I have defined a class Reader
including a function read_events
that receives a transactions_df
data frame as input, performs a read to a delta table and joins the output of this read with the incoming data frame. The function returns a data frame.
Code of the Reader class including the transformation function:
from pyspark.sql import DataFrame
from pyspark.sql.functions import col
class Reader():
def __init__(self, spark):
self.spark = spark
self.events_table = "events_table"
def read_events(self, transactions_df):
events_df = self.spark.read.table(self.events_table)
result_df = (
transactions_df.alias("T")
.join(
events_df.alias("E"),
(col("E.col1") == col("T.col1"))
.select(
col("E.col1"),
col("E.col2"),
)
)
return result_df
Executing this function standalone works as expected. Below statement gives expected output.
input_df = spark.read.table("transactions_table")
Reader(spark).read_events(input_df).display()
But when I try to incorporate this function on the output of a micro-batch from the streaming query, inside a foreachBatch, I receive the following error message:
STREAMING_CONNECT_SERIALIZATION_ERROR] Cannot serialize the function `foreachBatch`. If you accessed the Spark session, or a DataFrame defined outside of the function, or any object that contains a Spark session, please be aware that they are not allowed in Spark Connect.

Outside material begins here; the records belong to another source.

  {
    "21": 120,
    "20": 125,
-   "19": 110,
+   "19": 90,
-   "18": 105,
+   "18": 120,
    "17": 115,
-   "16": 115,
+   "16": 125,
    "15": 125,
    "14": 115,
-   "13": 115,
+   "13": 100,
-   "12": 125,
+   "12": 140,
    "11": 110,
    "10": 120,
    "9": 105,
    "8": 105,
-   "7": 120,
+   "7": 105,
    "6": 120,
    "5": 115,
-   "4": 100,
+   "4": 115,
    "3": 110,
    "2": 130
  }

For `foreachBatch`, please access the Spark session using `df.sparkSession`, where `df` is the first parameter in your `foreachBatch` function. For `StreamingQueryListener`, please access the Spark session using `self.spark`. For details please check out the PySpark doc for `foreachBatch` and `StreamingQueryListener`.
Code of the Streaming class:
from pyspark.sql import DataFrame
class Streaming():
def __init__(self, spark):
self.spark = spark
self.transactions_table= "transactions_table"

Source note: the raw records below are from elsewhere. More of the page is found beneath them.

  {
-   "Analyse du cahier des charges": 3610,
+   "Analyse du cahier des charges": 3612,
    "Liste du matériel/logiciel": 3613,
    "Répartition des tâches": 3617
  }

self.transactions_table_stream_checkpoint= "checkpoint_path"
self.reader= Reader(spark)
def process_batch_of_messages(self, df, batch_id):
result_df = self.reader.read_events(df)
print(f"For batch {batch_id} we have {result_df.count()} records.")
def launch(self):
(
self.spark.readStream.format("delta")
.option("skipChangeCommits", "true")
.table(self.transactions_table)
.writeStream.option("checkpointLocation", self.transactions_table_stream_checkpoint)
.foreachBatch(
lambda transactions, batch_id: self.process_batch_of_messages(
df=transactions, batch_id=batch_id
)
)
.start()
)
def entrypoint():
stream = Streaming(spark)
stream.launch()
if __name__ == "__main__":
entrypoint()
Any help or suggestions in the right direction on the root cause and possible resolutions would be greatly appreciated!

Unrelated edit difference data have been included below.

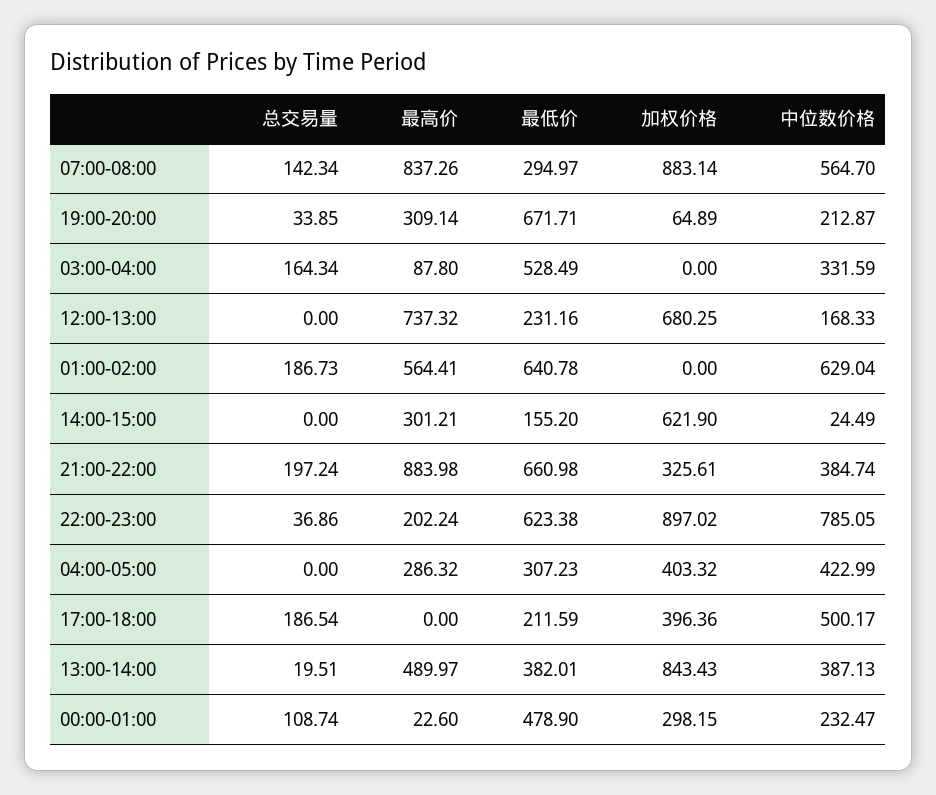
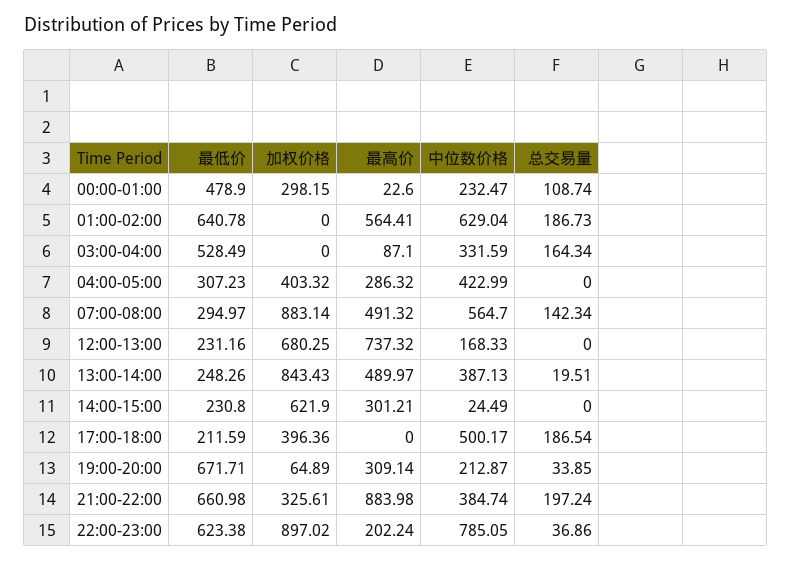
  {
    "总交易量": {
      "07:00-08:00": 142.34,
      "19:00-20:00": 33.85,
      "03:00-04:00": 164.34,
      "12:00-13:00": 0,
      "01:00-02:00": 186.73,
      "14:00-15:00": 0,
      "21:00-22:00": 197.24,
      "22:00-23:00": 36.86,
      "04:00-05:00": 0,
      "17:00-18:00": 186.54,
      "13:00-14:00": 19.51,
      "00:00-01:00": 108.74
    },
    "最高价": {
-     "07:00-08:00": 837.26,
+     "07:00-08:00": 491.32,
      "19:00-20:00": 309.14,
-     "03:00-04:00": 87.8,
+     "03:00-04:00": 87.1,
      "12:00-13:00": 737.32,
      "01:00-02:00": 564.41,
      "14:00-15:00": 301.21,
      "21:00-22:00": 883.98,
      "22:00-23:00": 202.24,
      "04:00-05:00": 286.32,
      "17:00-18:00": 0,
      "13:00-14:00": 489.97,
      "00:00-01:00": 22.6
    },
    "最低价": {
      "07:00-08:00": 294.97,
      "19:00-20:00": 671.71,
      "03:00-04:00": 528.49,
      "12:00-13:00": 231.16,
      "01:00-02:00": 640.78,
-     "14:00-15:00": 155.2,
+     "14:00-15:00": 230.8,
      "21:00-22:00": 660.98,
      "22:00-23:00": 623.38,
      "04:00-05:00": 307.23,
      "17:00-18:00": 211.59,
-     "13:00-14:00": 382.01,
+     "13:00-14:00": 248.26,
      "00:00-01:00": 478.9
    },
    "加权价格": {
      "07:00-08:00": 883.14,
      "19:00-20:00": 64.89,
      "03:00-04:00": 0,
      "12:00-13:00": 680.25,
      "01:00-02:00": 0,
      "14:00-15:00": 621.9,
      "21:00-22:00": 325.61,
      "22:00-23:00": 897.02,
      "04:00-05:00": 403.32,
      "17:00-18:00": 396.36,
      "13:00-14:00": 843.43,
      "00:00-01:00": 298.15
    },
    "中位数价格": {
      "07:00-08:00": 564.7,
      "19:00-20:00": 212.87,
      "03:00-04:00": 331.59,
      "12:00-13:00": 168.33,
      "01:00-02:00": 629.04,
      "14:00-15:00": 24.49,
      "21:00-22:00": 384.74,
      "22:00-23:00": 785.05,
      "04:00-05:00": 422.99,
      "17:00-18:00": 500.17,
      "13:00-14:00": 387.13,
      "00:00-01:00": 232.47
    }
  }

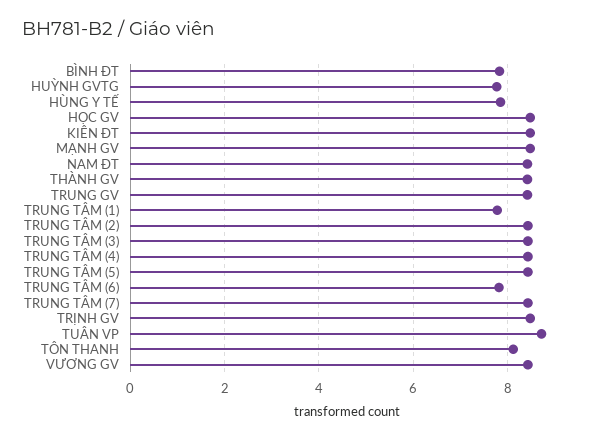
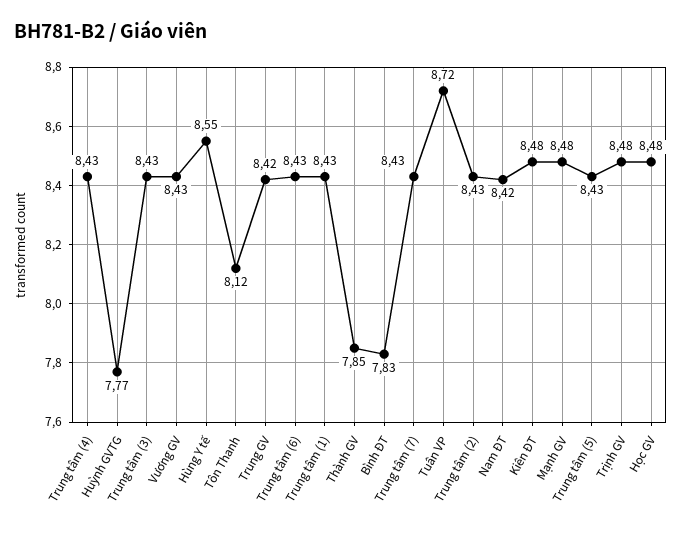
  {
    "BÌNH ĐT": 7.83,
    "HUỲNH GVTG": 7.77,
-   "HÙNG Y TẾ": 7.8,
+   "HÙNG Y TẾ": 8.55,
    "HỌC GV": 8.48,
    "KIÊN ĐT": 8.48,
    "MẠNH GV": 8.48,
    "NAM ĐT": 8.42,
-   "THÀNH GV": 8.4,
+   "THÀNH GV": 7.85,
    "TRUNG GV": 8.42,
-   "TRUNG TÂM (1)": 7.8,
+   "TRUNG TÂM (1)": 8.43,
    "TRUNG TÂM (2)": 8.43,
    "TRUNG TÂM (3)": 8.43,
    "TRUNG TÂM (4)": 8.43,
    "TRUNG TÂM (5)": 8.43,
-   "TRUNG TÂM (6)": 7.8,
+   "TRUNG TÂM (6)": 8.43,
    "TRUNG TÂM (7)": 8.43,
    "TRỊNH GV": 8.48,
    "TUÂN VP": 8.72,
    "TÔN THANH": 8.12,
    "VƯƠNG GV": 8.43
  }

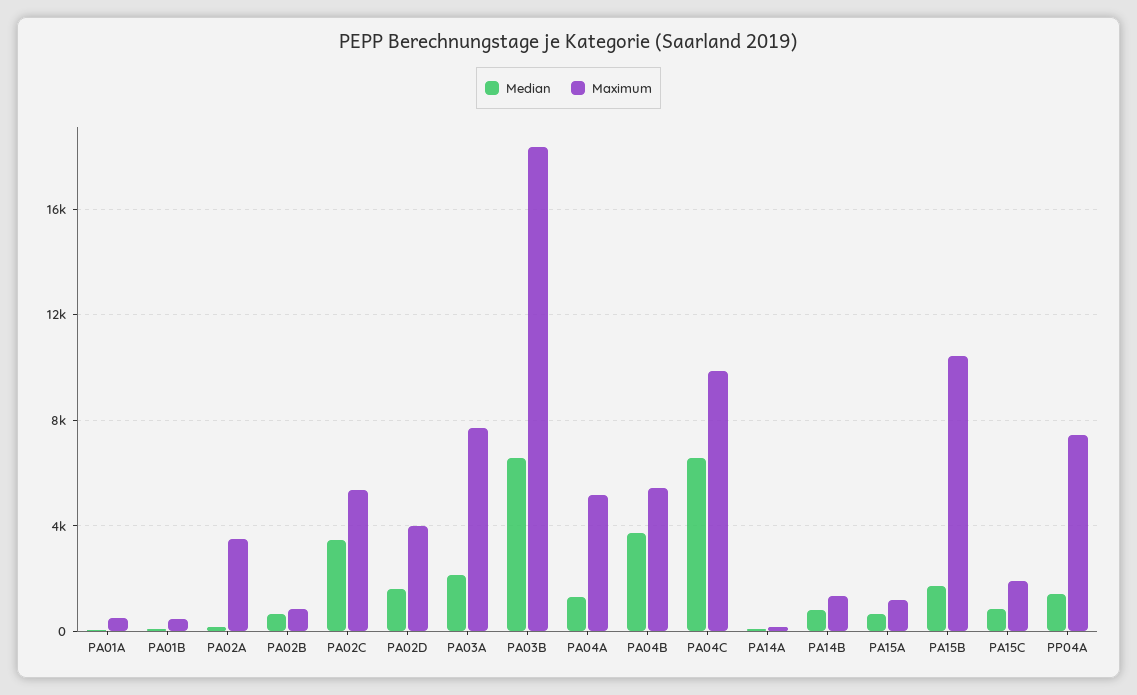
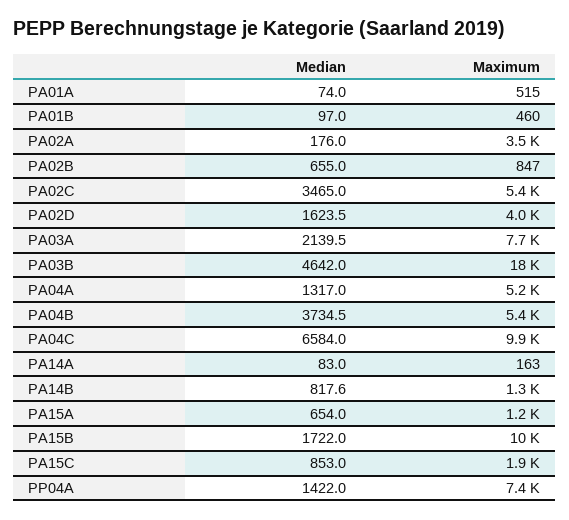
  {
    "Median": {
      "PA01A": 74,
      "PA01B": 97,
      "PA02A": 176,
      "PA02B": 655,
      "PA02C": 3465,
      "PA02D": 1623.5,
      "PA03A": 2139.5,
-     "PA03B": 6500,
+     "PA03B": 4642,
      "PA04A": 1317,
      "PA04B": 3734.5,
      "PA04C": 6584,
      "PA14A": 83,
      "PA14B": 817.6,
      "PA15A": 654,
      "PA15B": 1722,
      "PA15C": 853,
      "PP04A": 1422
    },
    "Maximum": {
      "PA01A": 515,
      "PA01B": 460,
      "PA02A": 3500,
      "PA02B": 847,
      "PA02C": 5400,
      "PA02D": 4000,
      "PA03A": 7700,
      "PA03B": 18000,
      "PA04A": 5200,
      "PA04B": 5400,
      "PA04C": 9900,
      "PA14A": 163,
      "PA14B": 1300,
      "PA15A": 1200,
      "PA15B": 10000,
      "PA15C": 1900,
      "PP04A": 7400
    }
  }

The reason why you are seeing this error is you put the local spark session into the foreachBatch function. This happens when you do the initialization of the Reader
:
self.reader= Reader(spark)
And in the read_events method for Reader, it is used:
events_df = self.spark.read.table(self.events_table)
As the error says,
If you accessed the Spark session, or a DataFrame defined outside of the function, or any object that contains a Spark session, please be aware that they are not allowed in Spark Connect. For foreachBatch, please access the Spark session using df.sparkSession, where df is the first parameter in your foreachBatch function
You need to avoid putting local spark session to the foreachBatch function, and in Reader.read_events
, access the spark session with:
events_df = transactions_df.sparkSession.read.table(self.events_table)
This is sadly a breaking change introduced for Spark Connect, code that worked before needs some change before having it work in Spark Conenct.